Em 1972, aos 9 anos, Kim Phuc Phan Thi corre depois da explosão de bombas de napalm durante a Guerra do Vietnã. Nos anos 80, o governo vietnamita tentou se apropriar da foto para fazer propaganda do regime – Nick Ut / Glow Images

Quanto mais famosa ficava a foto, mais alto era o custo para minha vida privada. Queria ser livre, mas o governo me controlava. Eu me converti ao cristianismo em 1982 e, de lá para cá, sinto-me espiritualmente livre. Enquanto vivesse no Vietnã, no entanto, não conseguiria ser completamente livre. Estudando em Cuba, meu marido e eu conseguimos autorização do governo vietnamita para passar nossa lua de mel em Moscou, mas fizemos uma escala no Canadá e ficamos por aqui. Hoje sou embaixadora da Boa Vontade da Unesco e trabalho em minha fundação, a Kim Foundation International. Temos vários parceiros ao redor do mundo e queremos ajudar crianças vitimadas pelas guerras. Construímos hospitais, abrigos, orfanatos e escolas. Trabalhamos pela cultura da paz. Quero difundir a paz, a alegria e o perdão, que são armas muito mais poderosas do que as bombas. Por isso escrevi A menina da foto — Minhas memórias: do horror da guerra ao caminho da paz(editora Mundo Cristão).

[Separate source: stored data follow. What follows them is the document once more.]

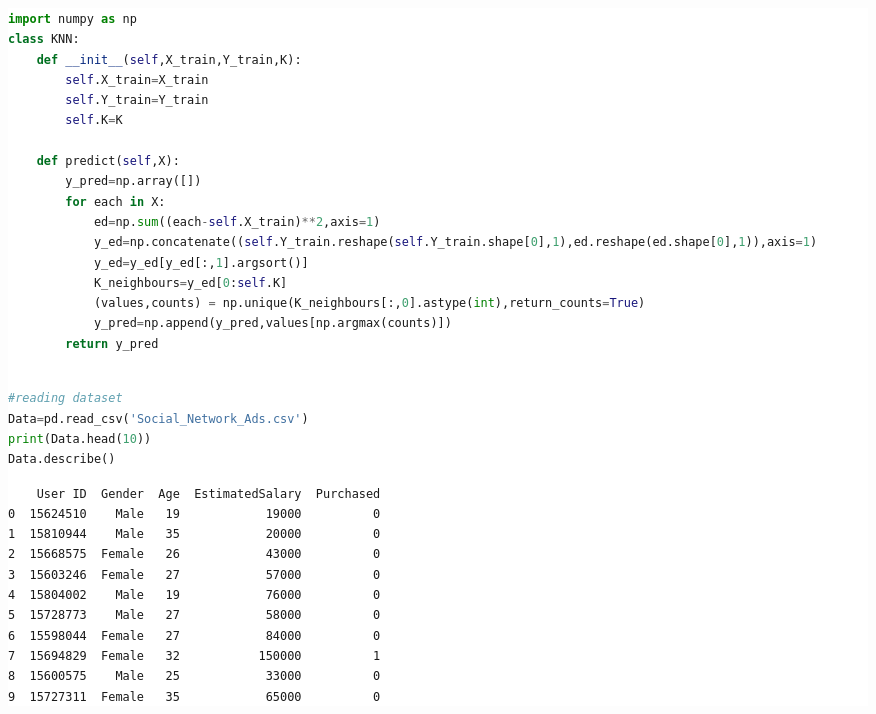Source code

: 
```python
import numpy as np
class KNN:
    def __init__(self,X_train,Y_train,K):
        self.X_train=X_train
        self.Y_train=Y_train
        self.K=K
        
    def predict(self,X):
        y_pred=np.array([])
        for each in X:
            ed=np.sum((each-self.X_train)**2,axis=1)
            y_ed=np.concatenate((self.Y_train.reshape(self.Y_train.shape[0],1),ed.reshape(ed.shape[0],1)),axis=1)
            y_ed=y_ed[y_ed[:,1].argsort()]
            K_neighbours=y_ed[0:self.K]
            (values,counts) = np.unique(K_neighbours[:,0].astype(int),return_counts=True)
            y_pred=np.append(y_pred,values[np.argmax(counts)])
        return y_pred
            
```


```python
#reading dataset
Data=pd.read_csv('Social_Network_Ads.csv')
print(Data.head(10))
Data.describe()
```

        User ID  Gender  Age  EstimatedSalary  Purchased
    0  15624510    Male   19            19000          0
    1  15810944    Male   35            20000          0
    2  15668575  Female   26            43000          0
    3  15603246  Female   27            57000          0
    4  15804002    Male   19            76000          0
    5  15728773    Male   27            58000          0
    6  15598044  Female   27            84000          0
    7  15694829  Female   32           150000          1
    8  15600575    Male   25            33000          0
    9  15727311  Female   35            65000          0
    




<div>
<style scoped>
    .dataframe tbody tr th:only-of-type {
        vertical-align: middle;
    }

    .dataframe tbody tr th {
        vertical-align: top;
    }
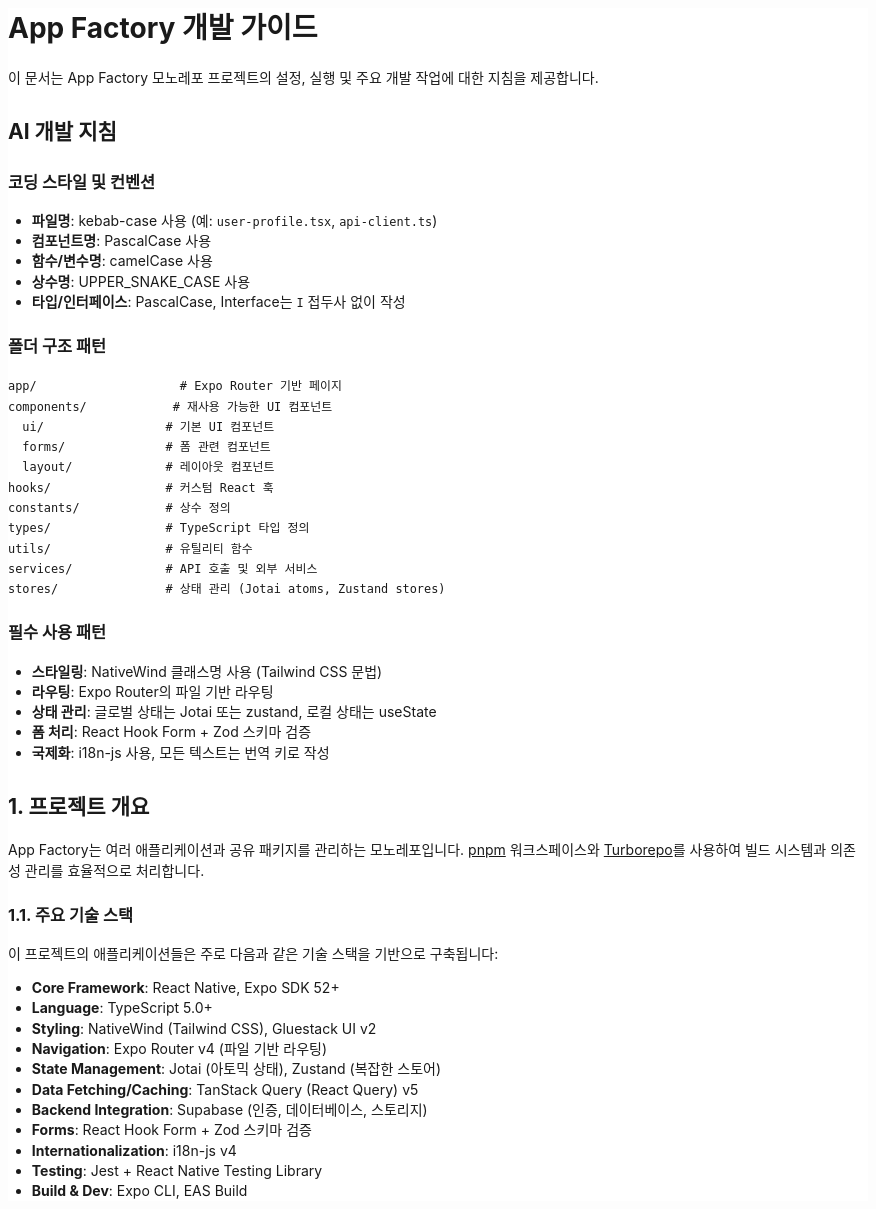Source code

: # App Factory 개발 가이드

이 문서는 App Factory 모노레포 프로젝트의 설정, 실행 및 주요 개발 작업에 대한 지침을 제공합니다.

## AI 개발 지침

### 코딩 스타일 및 컨벤션

- **파일명**: kebab-case 사용 (예: `user-profile.tsx`, `api-client.ts`)
- **컴포넌트명**: PascalCase 사용
- **함수/변수명**: camelCase 사용
- **상수명**: UPPER_SNAKE_CASE 사용
- **타입/인터페이스**: PascalCase, Interface는 `I` 접두사 없이 작성

### 폴더 구조 패턴

```
app/                    # Expo Router 기반 페이지
components/            # 재사용 가능한 UI 컴포넌트
  ui/                 # 기본 UI 컴포넌트
  forms/              # 폼 관련 컴포넌트
  layout/             # 레이아웃 컴포넌트
hooks/                # 커스텀 React 훅
constants/            # 상수 정의
types/                # TypeScript 타입 정의
utils/                # 유틸리티 함수
services/             # API 호출 및 외부 서비스
stores/               # 상태 관리 (Jotai atoms, Zustand stores)
```

### 필수 사용 패턴

- **스타일링**: NativeWind 클래스명 사용 (Tailwind CSS 문법)
- **라우팅**: Expo Router의 파일 기반 라우팅
- **상태 관리**: 글로벌 상태는 Jotai 또는 zustand, 로컬 상태는 useState
- **폼 처리**: React Hook Form + Zod 스키마 검증
- **국제화**: i18n-js 사용, 모든 텍스트는 번역 키로 작성

## 1. 프로젝트 개요

App Factory는 여러 애플리케이션과 공유 패키지를 관리하는 모노레포입니다. [pnpm](https://pnpm.io/) 워크스페이스와 [Turborepo](https://turbo.build/repo)를 사용하여 빌드 시스템과 의존성 관리를 효율적으로 처리합니다.

### 1.1. 주요 기술 스택

이 프로젝트의 애플리케이션들은 주로 다음과 같은 기술 스택을 기반으로 구축됩니다:

- **Core Framework**: React Native, Expo SDK 52+
- **Language**: TypeScript 5.0+
- **Styling**: NativeWind (Tailwind CSS), Gluestack UI v2
- **Navigation**: Expo Router v4 (파일 기반 라우팅)
- **State Management**: Jotai (아토믹 상태), Zustand (복잡한 스토어)
- **Data Fetching/Caching**: TanStack Query (React Query) v5
- **Backend Integration**: Supabase (인증, 데이터베이스, 스토리지)
- **Forms**: React Hook Form + Zod 스키마 검증
- **Internationalization**: i18n-js v4
- **Testing**: Jest + React Native Testing Library
- **Build & Dev**: Expo CLI, EAS Build
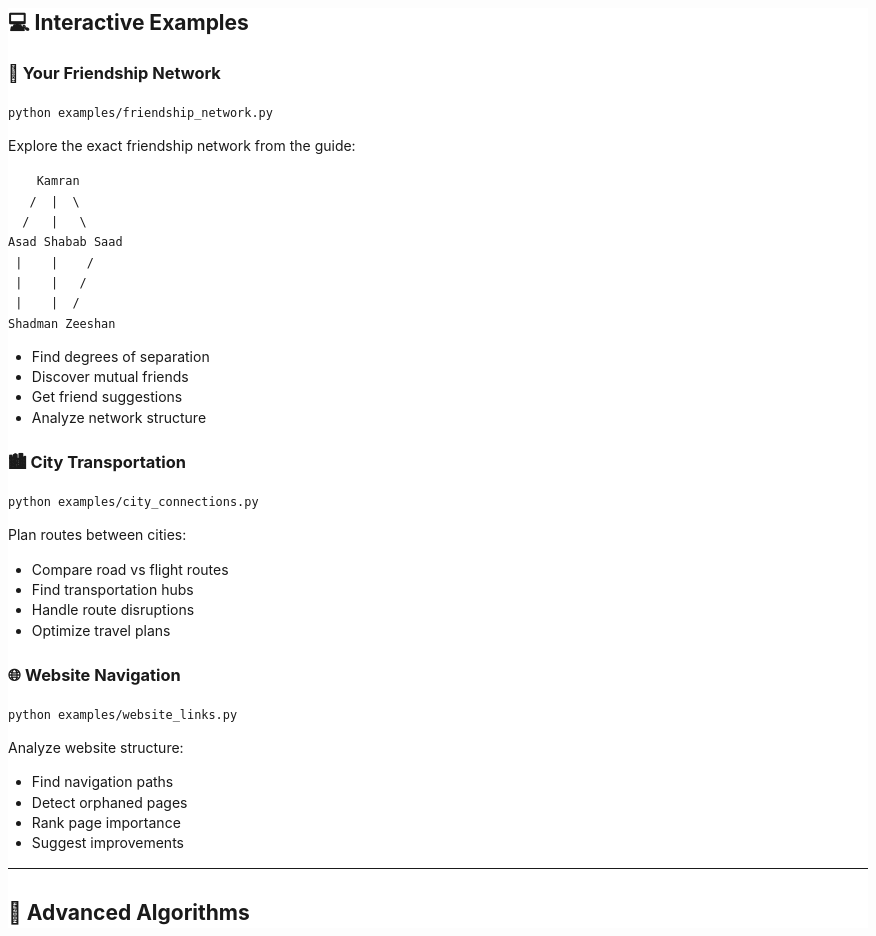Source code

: 
## 💻 Interactive Examples

### 🤝 **Your Friendship Network**

```bash
python examples/friendship_network.py
```

Explore the exact friendship network from the guide:

```
    Kamran
   /  |  \
  /   |   \
Asad Shabab Saad
 |    |    /
 |    |   /
 |    |  /
Shadman Zeeshan
```

- Find degrees of separation
- Discover mutual friends
- Get friend suggestions
- Analyze network structure

### 🏙️ **City Transportation**

```bash
python examples/city_connections.py
```

Plan routes between cities:

- Compare road vs flight routes
- Find transportation hubs
- Handle route disruptions
- Optimize travel plans

### 🌐 **Website Navigation**

```bash
python examples/website_links.py
```

Analyze website structure:

- Find navigation paths
- Detect orphaned pages
- Rank page importance
- Suggest improvements

---

## 🔬 Advanced Algorithms
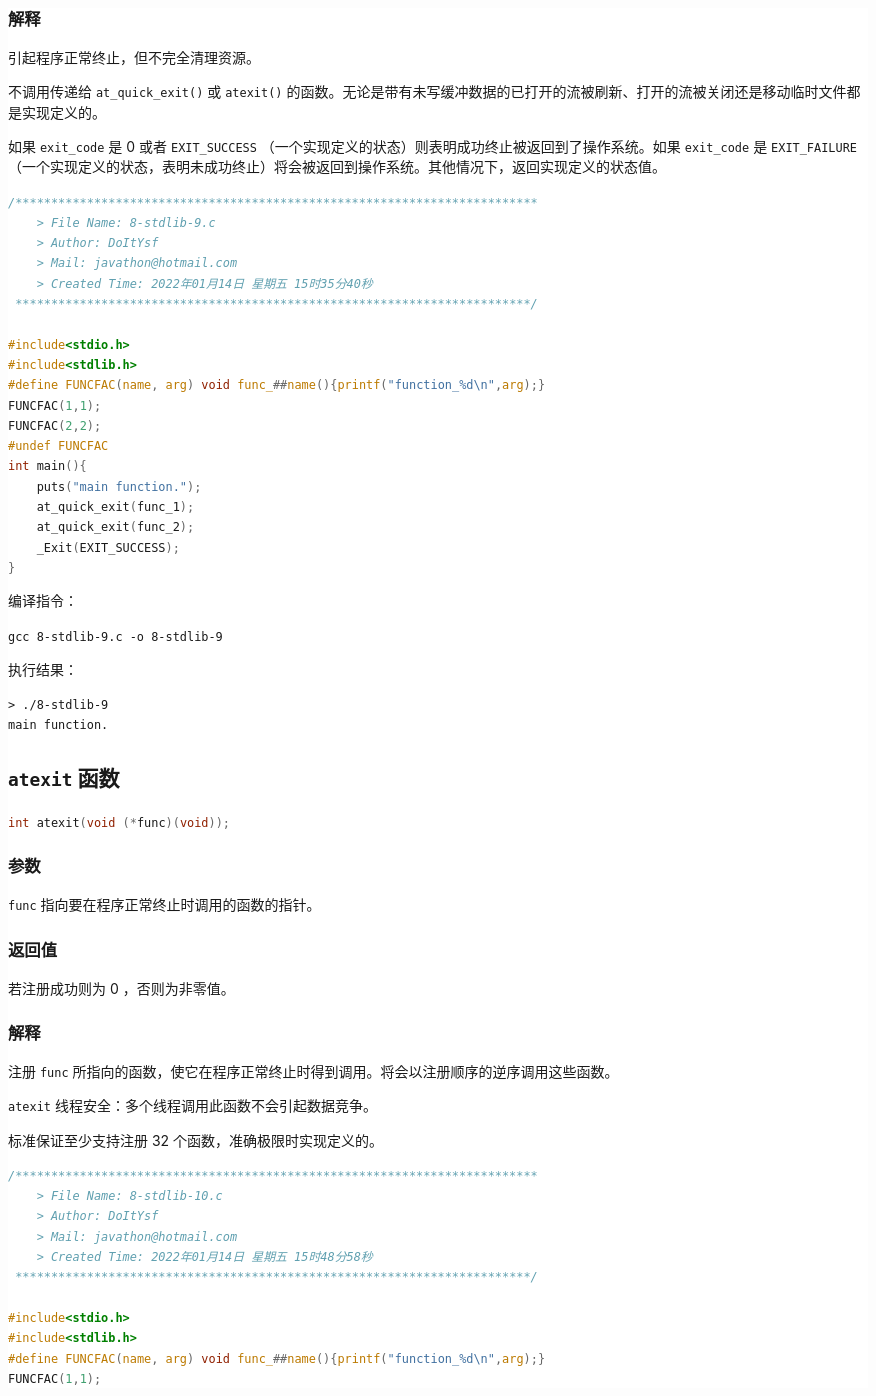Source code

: ### **解释**
引起程序正常终止，但不完全清理资源。

不调用传递给 `at_quick_exit()` 或 `atexit()` 的函数。无论是带有未写缓冲数据的已打开的流被刷新、打开的流被关闭还是移动临时文件都是实现定义的。

如果 `exit_code` 是 0 或者 `EXIT_SUCCESS` （一个实现定义的状态）则表明成功终止被返回到了操作系统。如果 `exit_code` 是 `EXIT_FAILURE` （一个实现定义的状态，表明未成功终止）将会被返回到操作系统。其他情况下，返回实现定义的状态值。
```c
/*************************************************************************
	> File Name: 8-stdlib-9.c
	> Author: DoItYsf
	> Mail: javathon@hotmail.com
	> Created Time: 2022年01月14日 星期五 15时35分40秒
 ************************************************************************/

#include<stdio.h>
#include<stdlib.h>
#define FUNCFAC(name, arg) void func_##name(){printf("function_%d\n",arg);}
FUNCFAC(1,1);
FUNCFAC(2,2);
#undef FUNCFAC
int main(){
    puts("main function.");
    at_quick_exit(func_1);
    at_quick_exit(func_2);
    _Exit(EXIT_SUCCESS);
}
```
编译指令：
```shell
gcc 8-stdlib-9.c -o 8-stdlib-9
```
执行结果：
```shell
> ./8-stdlib-9
main function.
```
## `atexit` 函数
```c
int atexit(void (*func)(void));
```
### **参数**
`func` 指向要在程序正常终止时调用的函数的指针。
### **返回值**
若注册成功则为 0 ，否则为非零值。
### **解释**
注册 `func` 所指向的函数，使它在程序正常终止时得到调用。将会以注册顺序的逆序调用这些函数。

`atexit` 线程安全：多个线程调用此函数不会引起数据竞争。

标准保证至少支持注册 32 个函数，准确极限时实现定义的。
```c
/*************************************************************************
	> File Name: 8-stdlib-10.c
	> Author: DoItYsf
	> Mail: javathon@hotmail.com
	> Created Time: 2022年01月14日 星期五 15时48分58秒
 ************************************************************************/

#include<stdio.h>
#include<stdlib.h>
#define FUNCFAC(name, arg) void func_##name(){printf("function_%d\n",arg);}
FUNCFAC(1,1);
```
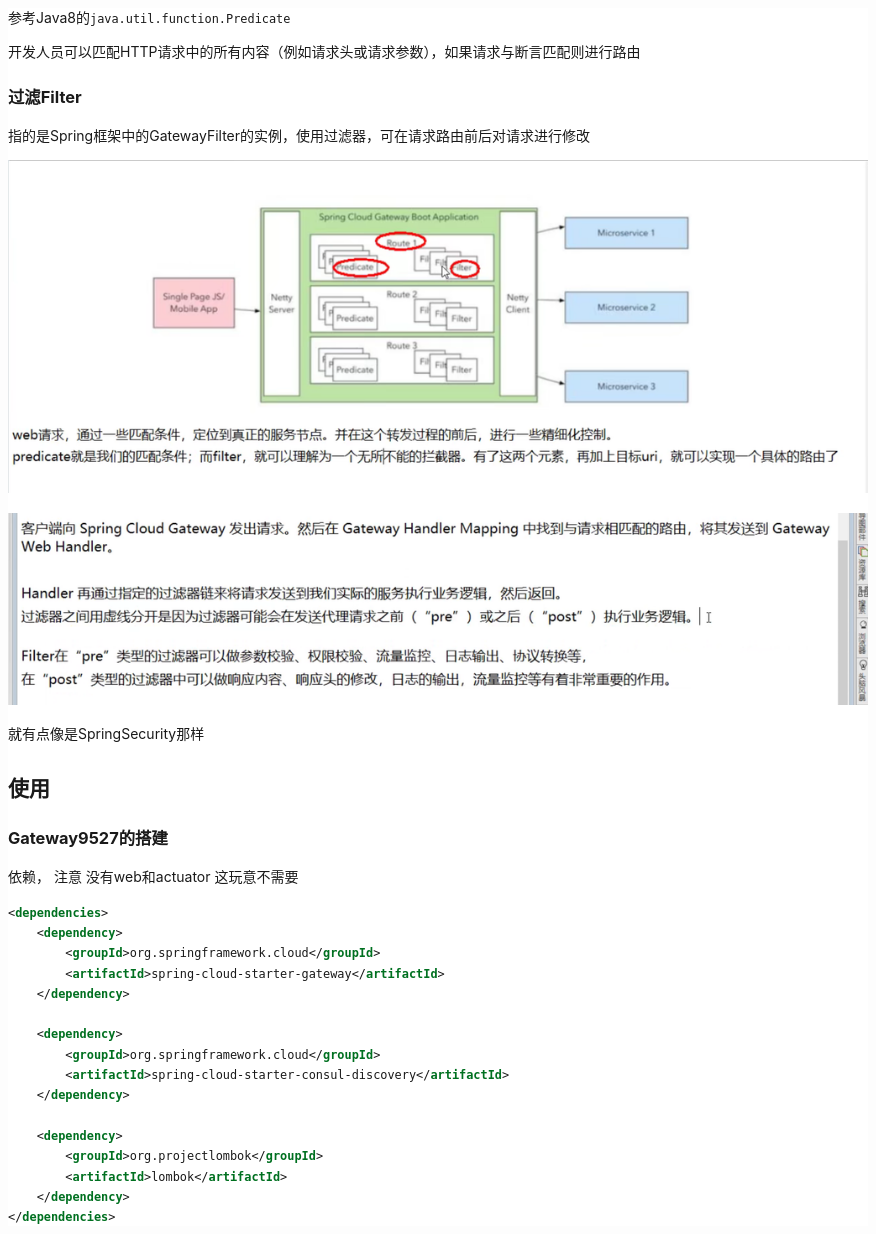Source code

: 参考Java8的`java.util.function.Predicate`

开发人员可以匹配HTTP请求中的所有内容（例如请求头或请求参数），如果请求与断言匹配则进行路由

### 过滤Filter

指的是Spring框架中的GatewayFilter的实例，使用过滤器，可在请求路由前后对请求进行修改

![image-20220108134245168](/images/Java/SpringCloud/08-GateWay服务网关/image-20220108134245168.png)

![image-20220108134429435](/images/Java/SpringCloud/08-GateWay服务网关/image-20220108134429435.png)

就有点像是SpringSecurity那样

## 使用

### Gateway9527的搭建

依赖， 注意 没有web和actuator 这玩意不需要

```xml {2-5}
<dependencies>
    <dependency>
        <groupId>org.springframework.cloud</groupId>
        <artifactId>spring-cloud-starter-gateway</artifactId>
    </dependency>

    <dependency>
        <groupId>org.springframework.cloud</groupId>
        <artifactId>spring-cloud-starter-consul-discovery</artifactId>
    </dependency>

    <dependency>
        <groupId>org.projectlombok</groupId>
        <artifactId>lombok</artifactId>
    </dependency>
</dependencies>
```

Por causa das queimaduras de napalm, passei por 17 cirurgias. Há alguns anos, fiz um tratamento a laser muito doloroso, mas que me ajudou muito. Sinto menos dor e meus movimentos melhoraram. As cicatrizes estão mais suaves. Há em meu livro uma foto em que seguro meu filho Thomas nos braços, quando ele ainda era um bebê. Dá para ver minha pele coberta de cicatrizes e a pele perfeita dele. Estou sorrindo na foto e meus lábios estão bem perto da orelhinha de Thomas. Ele não olha para mim, mas para a frente. Gosto de pensar que sussurro em seu ouvido que devemos ser gratos pela paz. E que ele olha para o futuro. Quero mostrar as duas fotos ao mundo: minha foto aos 9 anos correndo do napalm e minha foto com Thomas. Quero que elas transmitam paz e alegria e ensinem que perdoar é possível. A menina da foto conseguiu perdoar. Quero que essas duas fotos nos lembrem de que não podemos mudar o passado, mas, com amor, podemos curar o futuro.